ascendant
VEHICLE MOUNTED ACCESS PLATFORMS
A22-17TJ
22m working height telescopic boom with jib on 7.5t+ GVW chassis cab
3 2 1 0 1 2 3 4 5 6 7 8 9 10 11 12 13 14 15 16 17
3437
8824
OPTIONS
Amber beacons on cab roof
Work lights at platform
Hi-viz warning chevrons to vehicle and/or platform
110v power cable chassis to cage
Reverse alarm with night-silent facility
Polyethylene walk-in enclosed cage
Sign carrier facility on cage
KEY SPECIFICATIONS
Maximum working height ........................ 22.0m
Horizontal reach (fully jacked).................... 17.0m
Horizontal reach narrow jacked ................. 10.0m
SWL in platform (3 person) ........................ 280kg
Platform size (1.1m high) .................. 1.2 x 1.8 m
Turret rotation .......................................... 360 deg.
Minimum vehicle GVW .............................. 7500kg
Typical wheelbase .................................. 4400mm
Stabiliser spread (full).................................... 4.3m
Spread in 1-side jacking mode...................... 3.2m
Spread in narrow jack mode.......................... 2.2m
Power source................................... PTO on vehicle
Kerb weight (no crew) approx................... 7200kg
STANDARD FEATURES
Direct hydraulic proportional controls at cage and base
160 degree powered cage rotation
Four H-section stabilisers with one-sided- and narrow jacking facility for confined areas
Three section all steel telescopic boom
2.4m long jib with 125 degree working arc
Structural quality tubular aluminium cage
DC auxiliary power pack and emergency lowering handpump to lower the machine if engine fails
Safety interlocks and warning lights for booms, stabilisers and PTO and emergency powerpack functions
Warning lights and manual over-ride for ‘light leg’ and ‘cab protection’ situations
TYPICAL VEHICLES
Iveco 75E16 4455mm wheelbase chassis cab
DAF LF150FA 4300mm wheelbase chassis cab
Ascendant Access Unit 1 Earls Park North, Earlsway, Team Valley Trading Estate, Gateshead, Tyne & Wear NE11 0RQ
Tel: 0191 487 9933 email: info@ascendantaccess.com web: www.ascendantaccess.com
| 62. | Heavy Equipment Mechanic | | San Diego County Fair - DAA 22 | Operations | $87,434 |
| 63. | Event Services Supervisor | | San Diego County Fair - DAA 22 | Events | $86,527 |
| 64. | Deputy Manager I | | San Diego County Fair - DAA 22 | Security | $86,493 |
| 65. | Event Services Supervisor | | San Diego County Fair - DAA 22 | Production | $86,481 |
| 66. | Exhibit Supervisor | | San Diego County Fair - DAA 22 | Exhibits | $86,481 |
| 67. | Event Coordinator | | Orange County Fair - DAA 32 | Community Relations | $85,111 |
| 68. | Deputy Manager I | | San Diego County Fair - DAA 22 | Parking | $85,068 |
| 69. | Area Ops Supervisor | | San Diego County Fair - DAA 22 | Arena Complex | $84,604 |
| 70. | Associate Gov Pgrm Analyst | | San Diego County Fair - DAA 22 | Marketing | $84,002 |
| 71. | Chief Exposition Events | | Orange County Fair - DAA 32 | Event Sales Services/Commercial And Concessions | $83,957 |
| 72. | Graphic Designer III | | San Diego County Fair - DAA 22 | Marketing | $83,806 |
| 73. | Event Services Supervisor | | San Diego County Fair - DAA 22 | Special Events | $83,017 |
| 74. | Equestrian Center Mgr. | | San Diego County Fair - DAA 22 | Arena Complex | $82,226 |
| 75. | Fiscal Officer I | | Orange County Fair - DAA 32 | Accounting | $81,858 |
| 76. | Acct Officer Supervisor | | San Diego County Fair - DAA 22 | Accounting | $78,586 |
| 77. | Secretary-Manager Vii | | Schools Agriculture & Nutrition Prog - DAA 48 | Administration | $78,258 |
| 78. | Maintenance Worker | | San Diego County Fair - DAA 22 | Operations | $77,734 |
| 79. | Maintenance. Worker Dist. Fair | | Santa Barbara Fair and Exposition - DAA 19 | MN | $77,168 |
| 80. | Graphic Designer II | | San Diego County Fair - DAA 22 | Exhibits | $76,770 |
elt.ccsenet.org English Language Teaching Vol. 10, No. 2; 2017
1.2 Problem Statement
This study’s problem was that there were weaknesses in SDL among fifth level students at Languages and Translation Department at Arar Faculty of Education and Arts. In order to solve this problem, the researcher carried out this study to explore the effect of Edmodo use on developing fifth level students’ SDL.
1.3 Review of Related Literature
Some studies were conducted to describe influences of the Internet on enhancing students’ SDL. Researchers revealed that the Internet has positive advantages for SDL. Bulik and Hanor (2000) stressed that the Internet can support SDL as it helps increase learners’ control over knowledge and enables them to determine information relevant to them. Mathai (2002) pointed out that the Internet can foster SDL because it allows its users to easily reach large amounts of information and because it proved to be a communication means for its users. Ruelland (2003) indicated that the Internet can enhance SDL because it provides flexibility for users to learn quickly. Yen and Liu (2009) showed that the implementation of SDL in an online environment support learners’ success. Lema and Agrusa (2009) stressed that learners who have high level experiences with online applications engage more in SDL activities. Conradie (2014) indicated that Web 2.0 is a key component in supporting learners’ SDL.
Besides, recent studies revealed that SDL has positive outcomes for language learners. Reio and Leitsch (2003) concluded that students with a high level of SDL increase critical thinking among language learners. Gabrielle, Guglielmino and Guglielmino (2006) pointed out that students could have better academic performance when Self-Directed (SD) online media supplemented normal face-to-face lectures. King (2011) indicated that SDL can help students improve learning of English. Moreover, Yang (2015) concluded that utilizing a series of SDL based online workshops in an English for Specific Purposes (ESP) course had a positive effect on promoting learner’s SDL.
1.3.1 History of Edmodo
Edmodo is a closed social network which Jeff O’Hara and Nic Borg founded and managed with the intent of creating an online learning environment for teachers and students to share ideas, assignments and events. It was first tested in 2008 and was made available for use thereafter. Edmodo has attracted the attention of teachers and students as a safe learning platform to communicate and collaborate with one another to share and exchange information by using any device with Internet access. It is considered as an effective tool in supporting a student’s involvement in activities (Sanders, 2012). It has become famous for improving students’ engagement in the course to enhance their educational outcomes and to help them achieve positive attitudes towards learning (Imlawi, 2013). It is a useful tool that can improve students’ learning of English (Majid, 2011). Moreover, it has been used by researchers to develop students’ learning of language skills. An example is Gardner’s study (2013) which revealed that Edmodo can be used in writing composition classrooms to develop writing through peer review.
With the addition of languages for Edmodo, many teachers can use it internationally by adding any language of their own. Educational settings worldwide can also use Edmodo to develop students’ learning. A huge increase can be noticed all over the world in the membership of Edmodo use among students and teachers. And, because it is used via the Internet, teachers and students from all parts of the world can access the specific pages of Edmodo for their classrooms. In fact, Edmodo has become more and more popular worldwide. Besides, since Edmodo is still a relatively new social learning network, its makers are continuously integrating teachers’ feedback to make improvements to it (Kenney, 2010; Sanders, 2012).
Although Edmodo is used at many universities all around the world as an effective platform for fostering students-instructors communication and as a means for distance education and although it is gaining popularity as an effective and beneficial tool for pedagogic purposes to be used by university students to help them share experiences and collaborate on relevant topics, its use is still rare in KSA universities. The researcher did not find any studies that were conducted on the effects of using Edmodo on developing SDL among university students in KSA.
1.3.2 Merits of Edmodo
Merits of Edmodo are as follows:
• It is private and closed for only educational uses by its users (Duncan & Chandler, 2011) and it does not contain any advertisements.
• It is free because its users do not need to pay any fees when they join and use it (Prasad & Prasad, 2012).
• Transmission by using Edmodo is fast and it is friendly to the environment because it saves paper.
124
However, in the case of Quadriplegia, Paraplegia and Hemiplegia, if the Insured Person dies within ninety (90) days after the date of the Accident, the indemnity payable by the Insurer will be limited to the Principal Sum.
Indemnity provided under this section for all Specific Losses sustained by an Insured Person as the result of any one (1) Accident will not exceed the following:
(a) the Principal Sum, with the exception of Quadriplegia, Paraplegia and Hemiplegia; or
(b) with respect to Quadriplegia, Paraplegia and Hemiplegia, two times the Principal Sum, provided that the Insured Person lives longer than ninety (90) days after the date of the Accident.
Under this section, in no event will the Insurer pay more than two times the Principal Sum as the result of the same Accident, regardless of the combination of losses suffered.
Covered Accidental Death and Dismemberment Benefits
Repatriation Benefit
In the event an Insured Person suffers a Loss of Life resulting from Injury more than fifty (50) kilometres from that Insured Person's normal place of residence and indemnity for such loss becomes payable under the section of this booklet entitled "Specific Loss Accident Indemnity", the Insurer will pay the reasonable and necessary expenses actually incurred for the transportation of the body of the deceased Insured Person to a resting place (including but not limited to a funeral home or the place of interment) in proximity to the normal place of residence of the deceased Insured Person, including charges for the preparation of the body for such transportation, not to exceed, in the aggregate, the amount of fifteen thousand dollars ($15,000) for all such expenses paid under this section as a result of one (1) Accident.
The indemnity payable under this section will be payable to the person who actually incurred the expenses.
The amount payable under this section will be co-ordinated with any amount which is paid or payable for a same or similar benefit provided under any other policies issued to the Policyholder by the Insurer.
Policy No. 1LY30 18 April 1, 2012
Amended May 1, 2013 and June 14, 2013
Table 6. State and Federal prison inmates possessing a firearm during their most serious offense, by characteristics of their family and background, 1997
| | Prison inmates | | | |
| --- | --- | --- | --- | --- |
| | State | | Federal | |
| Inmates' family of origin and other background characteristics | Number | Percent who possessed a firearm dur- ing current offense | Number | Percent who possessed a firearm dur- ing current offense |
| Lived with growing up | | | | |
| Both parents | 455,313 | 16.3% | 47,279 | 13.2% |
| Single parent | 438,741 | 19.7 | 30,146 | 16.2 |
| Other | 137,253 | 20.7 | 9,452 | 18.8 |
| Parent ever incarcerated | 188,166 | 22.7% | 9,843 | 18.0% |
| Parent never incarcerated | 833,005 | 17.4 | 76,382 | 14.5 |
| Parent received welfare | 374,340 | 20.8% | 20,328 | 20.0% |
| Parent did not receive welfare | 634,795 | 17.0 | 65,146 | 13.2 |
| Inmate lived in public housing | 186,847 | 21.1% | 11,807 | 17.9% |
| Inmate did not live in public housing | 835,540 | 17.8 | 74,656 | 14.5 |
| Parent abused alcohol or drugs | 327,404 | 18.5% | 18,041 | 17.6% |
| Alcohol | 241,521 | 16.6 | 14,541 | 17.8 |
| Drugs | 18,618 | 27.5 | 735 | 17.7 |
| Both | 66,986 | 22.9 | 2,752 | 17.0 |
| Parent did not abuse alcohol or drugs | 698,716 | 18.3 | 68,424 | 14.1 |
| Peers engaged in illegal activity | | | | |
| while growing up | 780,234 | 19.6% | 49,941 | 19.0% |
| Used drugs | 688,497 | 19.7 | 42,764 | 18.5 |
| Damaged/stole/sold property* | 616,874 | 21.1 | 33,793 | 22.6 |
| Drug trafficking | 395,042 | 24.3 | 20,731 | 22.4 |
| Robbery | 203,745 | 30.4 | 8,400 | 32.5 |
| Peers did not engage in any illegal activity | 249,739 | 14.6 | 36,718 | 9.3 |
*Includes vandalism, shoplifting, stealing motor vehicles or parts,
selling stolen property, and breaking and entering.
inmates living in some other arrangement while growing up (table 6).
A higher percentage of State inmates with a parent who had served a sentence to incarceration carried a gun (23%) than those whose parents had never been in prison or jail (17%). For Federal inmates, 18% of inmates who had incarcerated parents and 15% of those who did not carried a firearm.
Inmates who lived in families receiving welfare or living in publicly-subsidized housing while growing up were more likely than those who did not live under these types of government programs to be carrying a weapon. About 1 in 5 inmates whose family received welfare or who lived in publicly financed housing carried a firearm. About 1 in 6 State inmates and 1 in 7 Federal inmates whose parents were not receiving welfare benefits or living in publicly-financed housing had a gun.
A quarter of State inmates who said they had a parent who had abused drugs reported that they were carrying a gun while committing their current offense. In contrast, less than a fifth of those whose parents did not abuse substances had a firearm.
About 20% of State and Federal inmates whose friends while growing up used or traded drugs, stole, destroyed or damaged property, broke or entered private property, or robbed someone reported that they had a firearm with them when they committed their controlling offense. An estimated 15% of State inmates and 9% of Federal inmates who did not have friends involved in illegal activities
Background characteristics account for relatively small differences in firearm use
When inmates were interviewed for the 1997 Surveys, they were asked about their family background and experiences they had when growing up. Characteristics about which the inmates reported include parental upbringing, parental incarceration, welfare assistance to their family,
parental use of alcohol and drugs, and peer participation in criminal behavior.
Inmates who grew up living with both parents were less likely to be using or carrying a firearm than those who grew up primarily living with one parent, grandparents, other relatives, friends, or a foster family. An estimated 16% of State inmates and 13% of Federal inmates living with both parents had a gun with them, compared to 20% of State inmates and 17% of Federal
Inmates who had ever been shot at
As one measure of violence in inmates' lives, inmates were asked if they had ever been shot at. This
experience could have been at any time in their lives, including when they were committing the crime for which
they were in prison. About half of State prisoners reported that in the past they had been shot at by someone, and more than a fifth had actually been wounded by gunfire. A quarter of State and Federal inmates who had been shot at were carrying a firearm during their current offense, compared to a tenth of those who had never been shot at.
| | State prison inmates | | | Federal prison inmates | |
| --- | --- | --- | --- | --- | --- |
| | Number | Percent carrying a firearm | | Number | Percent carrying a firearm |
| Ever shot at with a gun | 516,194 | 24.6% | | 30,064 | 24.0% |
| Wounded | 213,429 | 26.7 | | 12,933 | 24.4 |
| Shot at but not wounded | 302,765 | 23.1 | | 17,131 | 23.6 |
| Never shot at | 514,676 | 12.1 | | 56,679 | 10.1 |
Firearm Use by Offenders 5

__Exercise objective__:
Print exactly the lines above from the one with "DAF LF150FA 4300mm wheelbase chassis cab" to the one with "Parking | $85,068 |", including both.

__Exercise solution__:
DAF LF150FA 4300mm wheelbase chassis cab
Ascendant Access Unit 1 Earls Park North, Earlsway, Team Valley Trading Estate, Gateshead, Tyne & Wear NE11 0RQ
Tel: 0191 487 9933 email: info@ascendantaccess.com web: www.ascendantaccess.com
| 62. | Heavy Equipment Mechanic | | San Diego County Fair - DAA 22 | Operations | $87,434 |
| 63. | Event Services Supervisor | | San Diego County Fair - DAA 22 | Events | $86,527 |
| 64. | Deputy Manager I | | San Diego County Fair - DAA 22 | Security | $86,493 |
| 65. | Event Services Supervisor | | San Diego County Fair - DAA 22 | Production | $86,481 |
| 66. | Exhibit Supervisor | | San Diego County Fair - DAA 22 | Exhibits | $86,481 |
| 67. | Event Coordinator | | Orange County Fair - DAA 32 | Community Relations | $85,111 |
| 68. | Deputy Manager I | | San Diego County Fair - DAA 22 | Parking | $85,068 |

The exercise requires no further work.